Silence. The same invisible weight held her tongue hostage.

I pressed my face against the rusted bars, trying to signal her. I tapped my chest, then pointed to my throat, shaking my head.

The girl froze, watching me intently. She swallowed hard, nodding rapidly. She crawled forward on her hands and knees until she reached the front of her own cell, her small hands gripping the iron bars directly opposite me.

We were both mute. We were both locked in the dark. But a hunter knows that when you lose one sense, you sharpen the rest. If we couldn't use words, we would use our hands.

I looked down at the floor between our cells, then back up at her. I lifted my right hand, curling it into a tight, solid fist, and held it steady in the torchlight. I kept my eyes locked on hers until she mirrored the gesture, lifting her own fist.

I nodded once. Quiet. Stay still.

Then, I opened my hand, spreading my fingers wide, and gave a sharp, downward stroke through the air. I pointed toward the dark ends of the corridor where the torchlight faded into blackness.

The girl frowned, her analytical gaze tracking my movements. She tilted her head, then raised two fingers, pressing them firmly against her own left wrist. She looked at me, questioning.

I understood instantly. Are they coming?

I shook my head, making a horizontal slicing motion with my hand. No. Not yet.

A strange, fragile spark of relief flickered in her amber eyes. She dragged a finger through the thick layer of grime on her cell floor, carefully tracing a jagged shape. I squinted through the shadows, watching the movement of her wrist. A crescent. A crescent moon. She pointed to herself, then held up a single finger, pointing to me, tilting her head in a silent question.

I didn't understand the moon symbol, but I knew what she was asking. Who are you?

I couldn't spell out my name in the dirt from this distance, so I resorted to actions. I mimicked the motion of drawing a blade from my thigh, throwing it with a violent, precise flick of my wrist, and then held up my hands like claws, tracking an invisible target in the air.

The girl’s eyes widened slightly. She mimicked the throwing motion back to me, her lips forming a silent syllable. Hunter.

I nodded, a grim, determined smile touching my lips for the first time since I’d woken up. Yes. A hunter.

Over the next several hours, as the damp chill of the dungeon deepened and the distant echo of dripping water measured the passing of time, we didn't stop moving. We sat at the edge of our cages, our fingers, wrists, and hands cutting through the dark in a frantic, systematic dance. We were defining a language from scratch, born out of the sheer, desperate necessity to survive.

A single tap against the iron bars meant danger. Two fingers pressed to the throat meant the magic is heavy. A hand flattened against the concrete floor meant hide. And a palm pressed flat against our own chests, followed by a pointed finger across the corridor, meant I am with you.

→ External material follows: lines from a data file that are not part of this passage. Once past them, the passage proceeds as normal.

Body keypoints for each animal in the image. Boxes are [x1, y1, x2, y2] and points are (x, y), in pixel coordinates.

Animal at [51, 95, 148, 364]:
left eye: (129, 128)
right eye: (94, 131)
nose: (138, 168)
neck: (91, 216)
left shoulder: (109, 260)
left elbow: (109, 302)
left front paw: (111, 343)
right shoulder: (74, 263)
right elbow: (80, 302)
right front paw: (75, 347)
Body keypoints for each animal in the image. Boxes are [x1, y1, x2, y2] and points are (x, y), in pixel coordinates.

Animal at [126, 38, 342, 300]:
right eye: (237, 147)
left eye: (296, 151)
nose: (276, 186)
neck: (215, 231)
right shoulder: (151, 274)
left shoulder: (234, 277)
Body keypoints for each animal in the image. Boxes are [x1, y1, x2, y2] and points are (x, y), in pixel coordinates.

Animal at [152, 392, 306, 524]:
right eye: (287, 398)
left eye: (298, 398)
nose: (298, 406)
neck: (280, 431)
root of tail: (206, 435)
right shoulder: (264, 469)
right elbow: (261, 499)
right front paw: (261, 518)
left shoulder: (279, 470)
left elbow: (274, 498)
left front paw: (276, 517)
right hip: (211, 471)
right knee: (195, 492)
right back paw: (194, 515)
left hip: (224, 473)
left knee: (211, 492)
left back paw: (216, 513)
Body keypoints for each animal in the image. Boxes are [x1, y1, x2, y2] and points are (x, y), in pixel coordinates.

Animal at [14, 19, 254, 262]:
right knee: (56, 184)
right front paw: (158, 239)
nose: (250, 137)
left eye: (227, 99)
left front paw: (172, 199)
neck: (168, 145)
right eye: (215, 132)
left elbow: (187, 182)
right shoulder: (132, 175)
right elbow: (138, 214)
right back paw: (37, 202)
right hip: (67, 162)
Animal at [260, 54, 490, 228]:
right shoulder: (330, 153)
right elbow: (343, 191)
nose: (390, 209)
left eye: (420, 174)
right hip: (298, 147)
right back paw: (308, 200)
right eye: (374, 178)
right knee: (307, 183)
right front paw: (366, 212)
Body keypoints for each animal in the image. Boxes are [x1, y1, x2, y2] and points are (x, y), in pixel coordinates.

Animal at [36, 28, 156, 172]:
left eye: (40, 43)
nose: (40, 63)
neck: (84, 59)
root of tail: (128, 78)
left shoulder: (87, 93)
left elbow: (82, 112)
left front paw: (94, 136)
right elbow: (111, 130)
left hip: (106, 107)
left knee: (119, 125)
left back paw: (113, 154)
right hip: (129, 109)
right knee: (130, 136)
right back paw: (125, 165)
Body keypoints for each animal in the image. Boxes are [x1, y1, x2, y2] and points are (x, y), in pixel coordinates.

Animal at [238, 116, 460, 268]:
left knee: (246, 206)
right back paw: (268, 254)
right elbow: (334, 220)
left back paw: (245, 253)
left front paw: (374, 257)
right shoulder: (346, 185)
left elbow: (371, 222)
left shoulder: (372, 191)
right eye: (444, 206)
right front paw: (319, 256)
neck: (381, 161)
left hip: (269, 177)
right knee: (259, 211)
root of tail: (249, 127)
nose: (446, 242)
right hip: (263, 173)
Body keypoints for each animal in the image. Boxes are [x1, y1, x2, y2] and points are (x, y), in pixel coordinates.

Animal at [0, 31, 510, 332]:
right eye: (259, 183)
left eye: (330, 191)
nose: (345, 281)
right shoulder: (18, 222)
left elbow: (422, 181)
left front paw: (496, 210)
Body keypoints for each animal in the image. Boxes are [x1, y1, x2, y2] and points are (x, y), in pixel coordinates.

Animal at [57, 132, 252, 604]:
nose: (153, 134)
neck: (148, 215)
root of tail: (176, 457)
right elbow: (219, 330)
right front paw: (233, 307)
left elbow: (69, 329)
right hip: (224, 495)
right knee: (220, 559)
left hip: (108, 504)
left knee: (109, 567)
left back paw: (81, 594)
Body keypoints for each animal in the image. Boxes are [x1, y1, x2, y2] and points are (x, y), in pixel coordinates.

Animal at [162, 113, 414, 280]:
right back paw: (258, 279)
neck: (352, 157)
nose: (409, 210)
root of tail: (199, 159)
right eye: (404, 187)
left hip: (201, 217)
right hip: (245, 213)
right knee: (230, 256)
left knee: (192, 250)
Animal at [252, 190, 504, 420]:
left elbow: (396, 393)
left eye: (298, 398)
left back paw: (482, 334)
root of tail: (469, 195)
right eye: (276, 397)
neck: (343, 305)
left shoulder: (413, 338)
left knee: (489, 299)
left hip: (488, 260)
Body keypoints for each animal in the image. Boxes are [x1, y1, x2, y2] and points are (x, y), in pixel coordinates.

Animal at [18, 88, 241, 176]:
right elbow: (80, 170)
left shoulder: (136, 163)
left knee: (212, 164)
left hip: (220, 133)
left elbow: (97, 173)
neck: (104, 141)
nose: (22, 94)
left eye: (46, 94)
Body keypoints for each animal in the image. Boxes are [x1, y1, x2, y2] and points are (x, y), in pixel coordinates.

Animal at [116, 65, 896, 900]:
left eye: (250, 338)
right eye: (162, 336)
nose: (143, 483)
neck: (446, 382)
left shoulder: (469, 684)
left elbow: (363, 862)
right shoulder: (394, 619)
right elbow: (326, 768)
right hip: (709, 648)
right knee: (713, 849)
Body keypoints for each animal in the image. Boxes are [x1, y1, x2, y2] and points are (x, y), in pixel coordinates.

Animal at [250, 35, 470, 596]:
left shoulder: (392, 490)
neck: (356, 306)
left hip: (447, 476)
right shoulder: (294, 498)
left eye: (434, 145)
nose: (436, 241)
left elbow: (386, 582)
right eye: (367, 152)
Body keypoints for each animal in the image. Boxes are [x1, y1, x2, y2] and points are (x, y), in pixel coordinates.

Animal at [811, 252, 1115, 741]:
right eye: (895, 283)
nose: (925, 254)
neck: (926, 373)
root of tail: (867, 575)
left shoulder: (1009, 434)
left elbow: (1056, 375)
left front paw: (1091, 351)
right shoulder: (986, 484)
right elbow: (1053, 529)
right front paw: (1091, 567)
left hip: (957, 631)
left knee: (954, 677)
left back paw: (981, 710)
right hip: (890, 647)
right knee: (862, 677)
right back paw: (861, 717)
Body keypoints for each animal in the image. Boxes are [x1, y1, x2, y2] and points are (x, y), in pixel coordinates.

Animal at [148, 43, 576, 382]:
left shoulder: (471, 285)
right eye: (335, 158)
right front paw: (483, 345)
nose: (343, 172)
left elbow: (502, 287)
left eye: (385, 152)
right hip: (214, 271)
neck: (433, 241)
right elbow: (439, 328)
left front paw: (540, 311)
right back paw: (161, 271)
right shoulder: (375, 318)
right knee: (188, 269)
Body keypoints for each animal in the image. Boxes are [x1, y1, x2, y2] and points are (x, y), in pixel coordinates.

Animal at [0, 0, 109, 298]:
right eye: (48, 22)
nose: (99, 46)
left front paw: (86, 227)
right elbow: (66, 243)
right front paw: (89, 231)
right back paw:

By the time the heavy, rhythmic thud of boots began to echo from the far end of the stone corridor, signaling the arrival of our captors, we had built our shield. The other girl—whose name I still didn't know—flashed me a rapid sequence of signs.

Hide. Danger. Two fingers to the wrist. They're coming.

I dropped back into the shadows of my cell, my back hitting the cold concrete, my fingers curling into invisible blades. I couldn't speak, and I had no steel, but as I watched the shadows of the guards stretch down the hall, I knew I wasn't alone anymore. We had a code. And in the dark, a code is the first step toward an escape.